# Italy's 33th round



## italianBBlover (Mar 5, 2003)

Virtus Rome VS Oregon Scientific Cantù *104-74* 
Acegas Trieste VS Benetton Treviso *72-85* 
Lauretana Biella VS Virtus Bologna *104-69* 
Viola Reggio Calabria VS Scavolini Pesaro *99-91* 
Montepaschi Siena VS Euro Roseto *97-74* 
Carifac Fabriano VS Metis Varese *70-76* 
Pompea Naples VS Snaidero Udine *92-86* 
Pippo Milan VS Air Avellino *84-78* 
Skipper Bologna VS Mabo Livorno *107-87* 

------------------

Squadra Pun V P 
1. Benetton TV *58* 29-4 
2. Virtus Rome *48* 24-9 
3. Oregon Cantù *48* 24-9 
4. Montepaschi SI *42* 21-12 
5. Pippo MI *40* 20-13 
6. Skipper BO *36* 18-15 
7. Pompea NA *36* 18-15 
8. Viola RC *34* 17-16 
9. Euro Roseto *32* 16-17 
10. Lauretana BI *30* 15-18 
11. Acegas TS *30* 15-18 
12. Metis VA *26* 13-20 
13. Virtus BO *26* 13-20 
14. Air AV *26* 13-20 
15. Scavolini PS *26* 13-20 
16. Snaidero UD *24* 12-21 
17. Mabo LI *24* 12-21 
18. Carifac *8* 4-29 

--------------

TOP SCORER
Massimo Gattoni (Fabriano) *28* points

TOP REBOUNDS
Mirsad Turkcan (Siena) *15* reb. 

--------------

Next (and last) regular-season 's round

Metis Varese - Skipper Bologna 
Virtus Bologna - Montepaschi Siena 
Oregon Sc. Cantù - Acegas Trieste 
Air Avellino - Virtus Rome 
Snaidero Udine - Carifac Fabriano 
Euro Roseto - Lauretana Biella 
Benetton Treviso - Viola Reggio Calabria 
Scavolini Pesaro - Pippo Milan 
Mabo Livorno - Pompea Naples

Gretz


----------



## Marcus13 (Jul 17, 2002)

YESSSS!! GO Pompea Naples!!! They are my favorite team!


----------



## Marco Mitis (Dec 17, 2002)

*Fabriano*

Fabriano lost at overtime to Varese. Seems that more players they loose (Ira Klarck have gone Istanbul) the more will they put on the court. Kudos! They are fightin till the end.
There is still big incertainty on who will take the last spots for the play offs, and Virtus Bologna at this point will probabily be out.
How the mighty have fallen. But is the loss of Ginobili and Jaric (and Rigadeau but the ship was already sinking) enough to justify such a disappintment? What's in store for the future" I read on the papers that dark clouds are over the club. (read=possible bankrupcy).

Who could beat Treviso?
Cantu-they are on the short side but they have will, desire.
Roma-the team is growing, is deep and have talent. But is humoral. 
Siena-no, please..be serius..


----------



## italianBBlover (Mar 5, 2003)

*Re: Fabriano*



> Originally posted by <b>Marco Mitis</b>!
> Fabriano lost at overtime to Varese. Seems that more players they loose (Ira Klarck have gone Istanbul) the more will they put on the court. Kudos! They are fightin till the end.
> There is still big incertainty on who will take the last spots for the play offs, and Virtus Bologna at this point will probabily be out.
> How the mighty have fallen. But is the loss of Ginobili and Jaric (and Rigadeau but the ship was already sinking) enough to justify such a disappintment? What's in store for the future" I read on the papers that dark clouds are over the club. (read=possible bankrupcy).
> ...


Yep ...

- maximum respect to the actual Fabriano's players !

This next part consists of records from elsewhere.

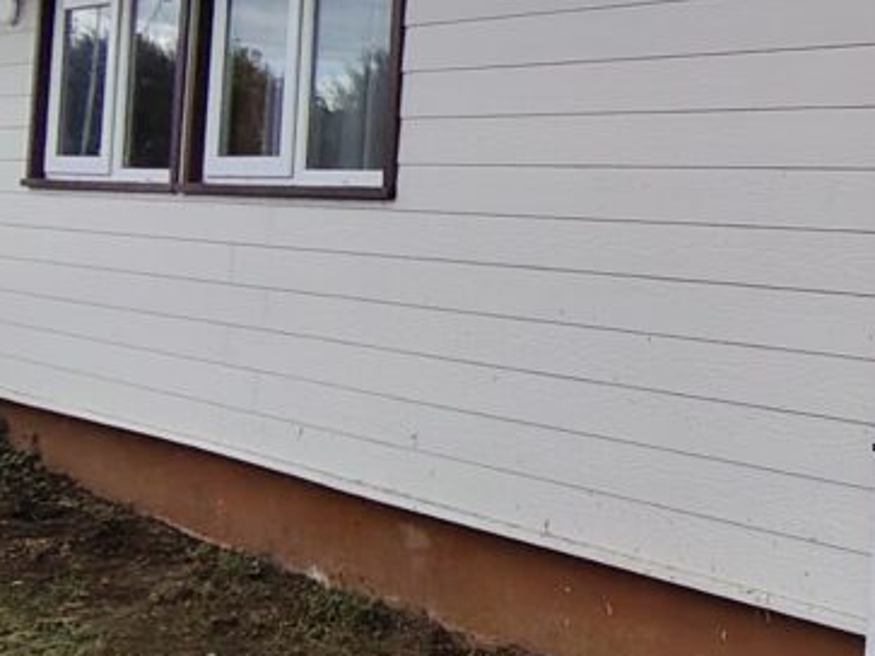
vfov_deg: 29.9
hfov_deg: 32.2
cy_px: 191
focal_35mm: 48
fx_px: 1213
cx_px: 1075
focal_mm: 1.43
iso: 100
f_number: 2.2
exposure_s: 1/1057
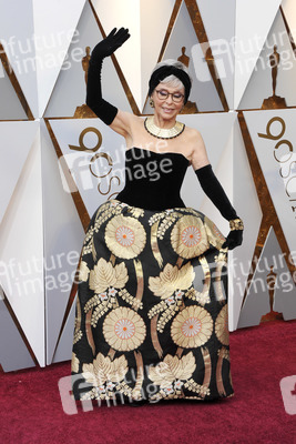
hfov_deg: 20.0
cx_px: 148
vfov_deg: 29.6
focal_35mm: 68
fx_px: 838
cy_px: 222
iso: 1000
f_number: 7.1
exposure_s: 1/250
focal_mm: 68
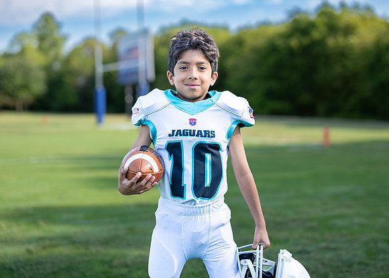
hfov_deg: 33.7
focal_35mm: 58
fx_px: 643
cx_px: 202
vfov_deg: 24.4
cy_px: 124
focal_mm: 50
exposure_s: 1/2000
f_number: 1.6
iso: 100
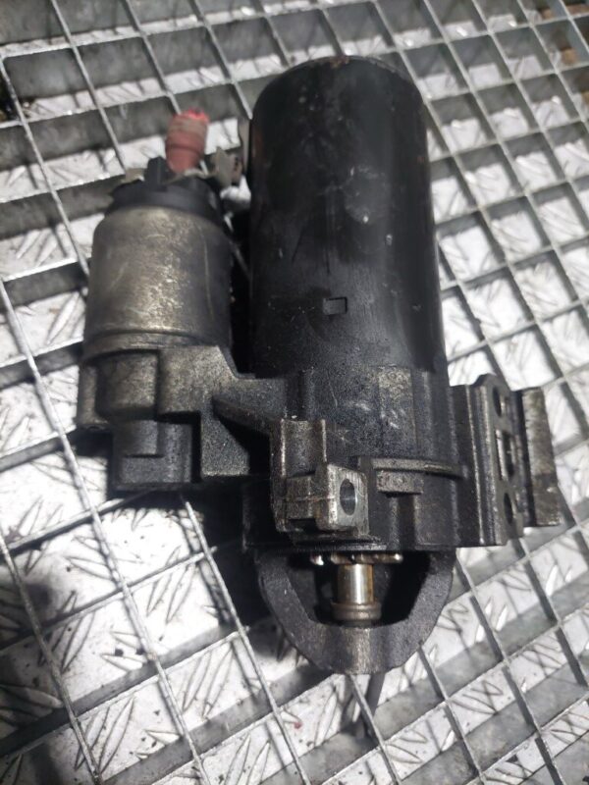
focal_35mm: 25
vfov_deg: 69.4
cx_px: 294
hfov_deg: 54.9
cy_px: 392
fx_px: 567
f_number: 1.8
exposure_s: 1/50
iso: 400
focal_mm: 5.23
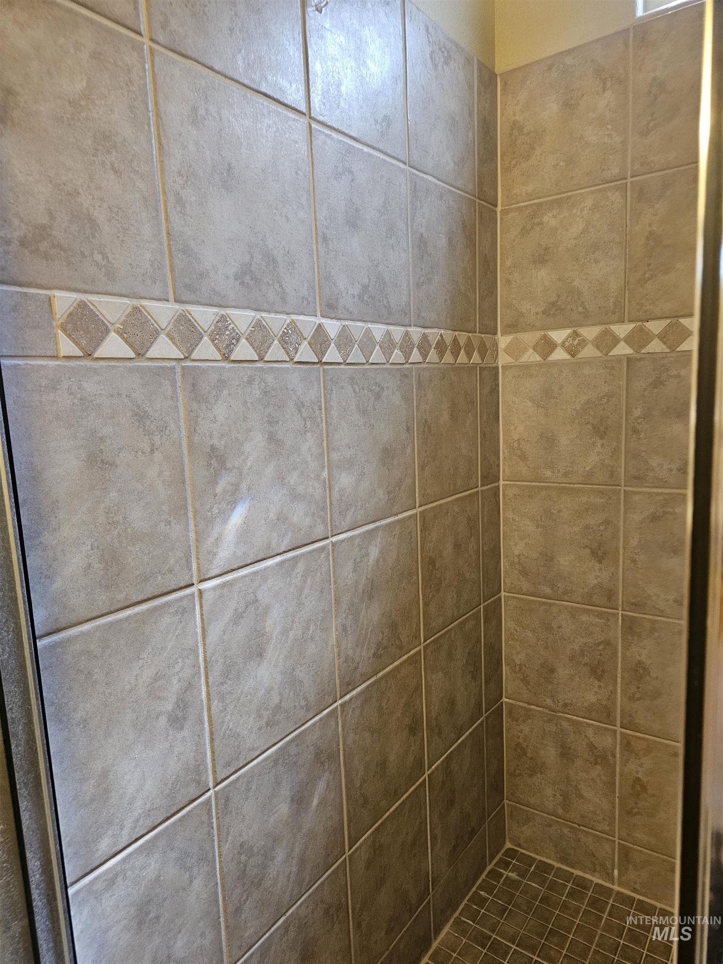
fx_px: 641
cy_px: 482
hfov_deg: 58.9
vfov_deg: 73.9
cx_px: 362
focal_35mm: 23
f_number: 1.7
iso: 500
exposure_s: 1/60
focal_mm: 6.3
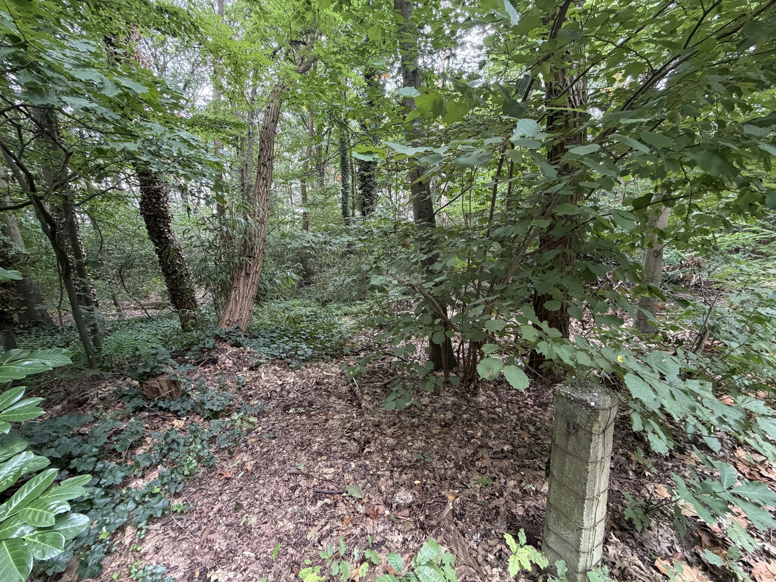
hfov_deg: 102.1
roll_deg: +0.4
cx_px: 388
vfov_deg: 85.7
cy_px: 291
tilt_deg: -10.3
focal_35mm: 14
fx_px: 314
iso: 320
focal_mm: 2.22
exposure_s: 1/90
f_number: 2.2
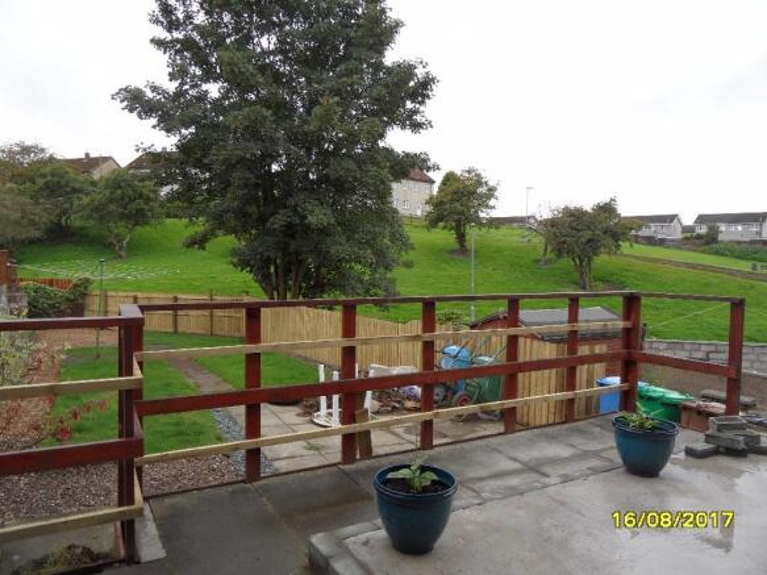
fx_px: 532
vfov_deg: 56.8
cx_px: 384
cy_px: 288
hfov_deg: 71.6
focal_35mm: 24
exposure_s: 1/125
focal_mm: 3.9
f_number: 3.2
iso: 80
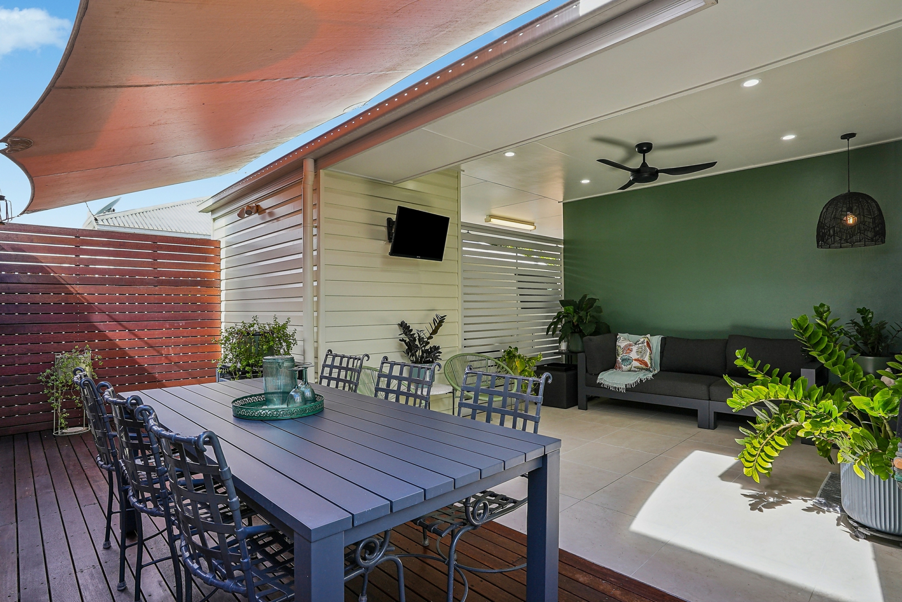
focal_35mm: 19
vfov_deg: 64.6
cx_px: 451
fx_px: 476
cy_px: 301
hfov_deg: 86.9
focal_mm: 19
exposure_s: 1/30
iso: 200
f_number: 11
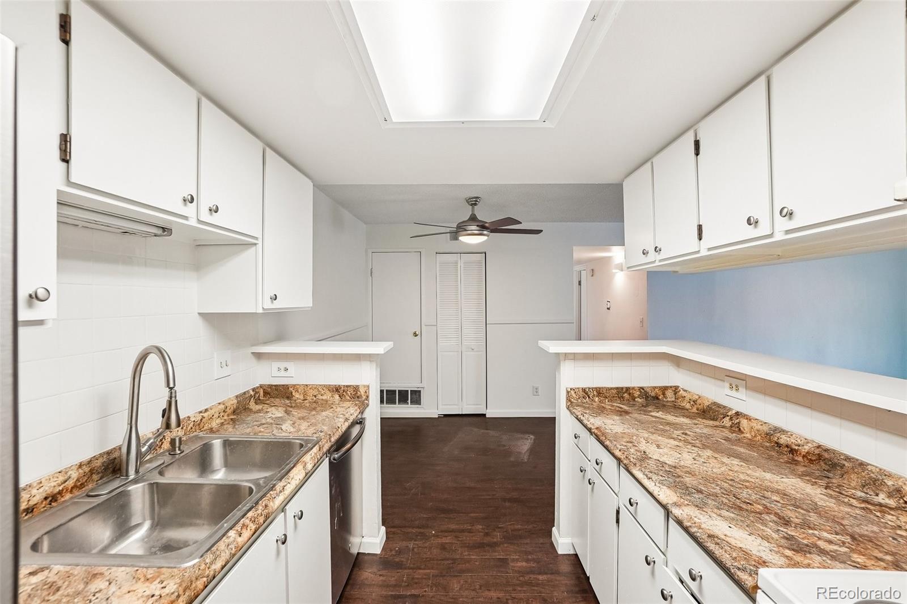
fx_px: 378
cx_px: 454
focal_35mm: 15
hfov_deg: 100.4
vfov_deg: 77.3
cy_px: 302
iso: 400
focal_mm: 10
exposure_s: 1/20
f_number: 8
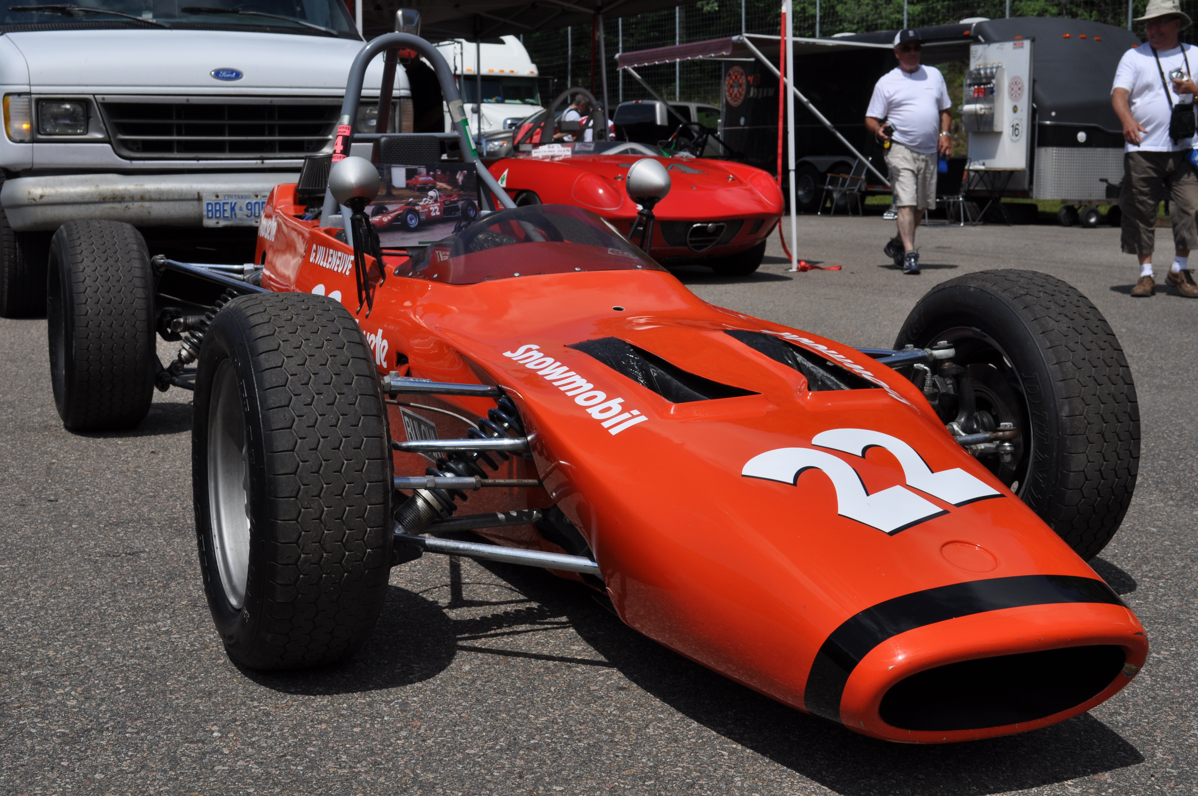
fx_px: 1595
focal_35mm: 48
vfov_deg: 28.0
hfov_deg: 41.2
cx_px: 599
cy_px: 398
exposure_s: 1/640
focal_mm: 32
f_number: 13
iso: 200
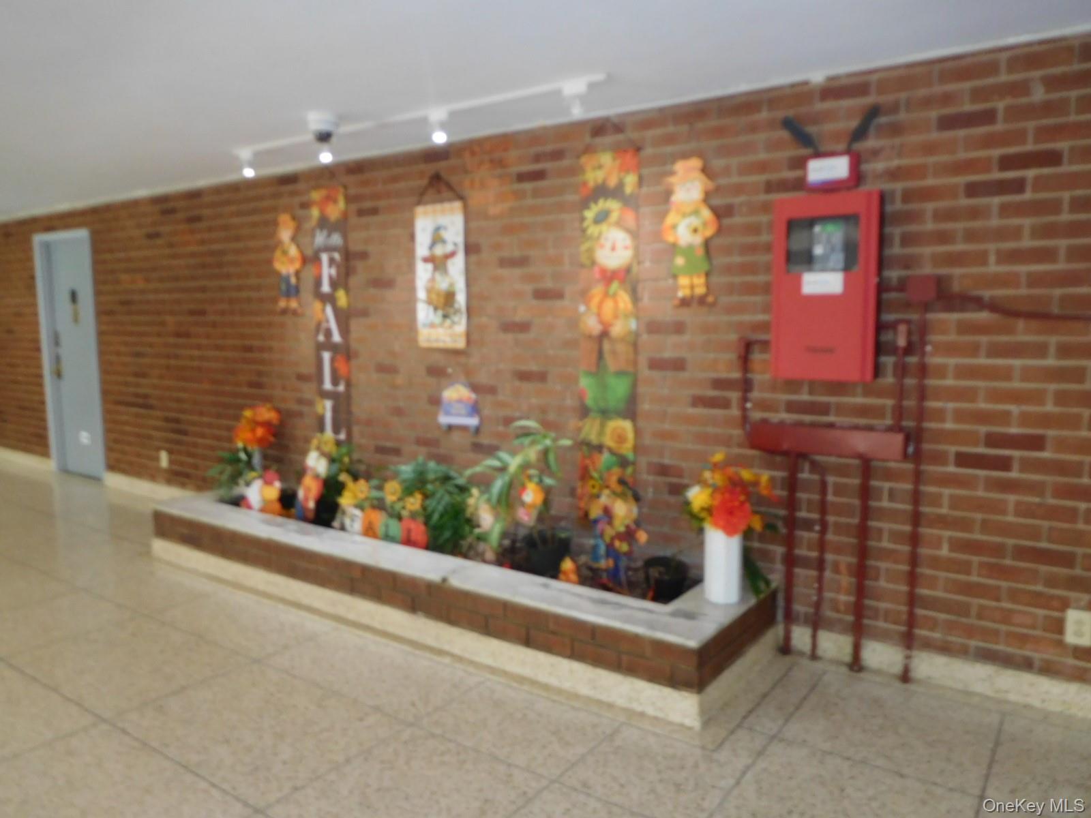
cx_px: 546
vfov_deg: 54.9
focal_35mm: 25
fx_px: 788
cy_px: 409
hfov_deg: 69.4
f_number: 3.4
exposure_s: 1/30
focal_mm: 4.5
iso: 280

- Virtus Bologna is in his lower situation since the early '70s ...

- Who could beat Treviso ? Cantù has now problem because is without his great playmaker McCullough, Rome is very strong and I think that is the one that can beat Treviso, Siena is too humoral and with some "unstable" superstar ...

All to see the next playoff !!


----------



## qwertyu (Dec 29, 2002)

yep Kinder is really missing Ginobili, Jaric and to some extent Rigeaudau.


----------



## Marco Mitis (Dec 17, 2002)

*Re: Re: Fabriano*



> Originally posted by <b>italianBBlover</b>!
> 
> 
> Yep ...
> ...


You can add Ettore Messina as well...
But is the club itself and his working style that is falling apart. The change in property of 2 years ago is going to kill Virtus.


----------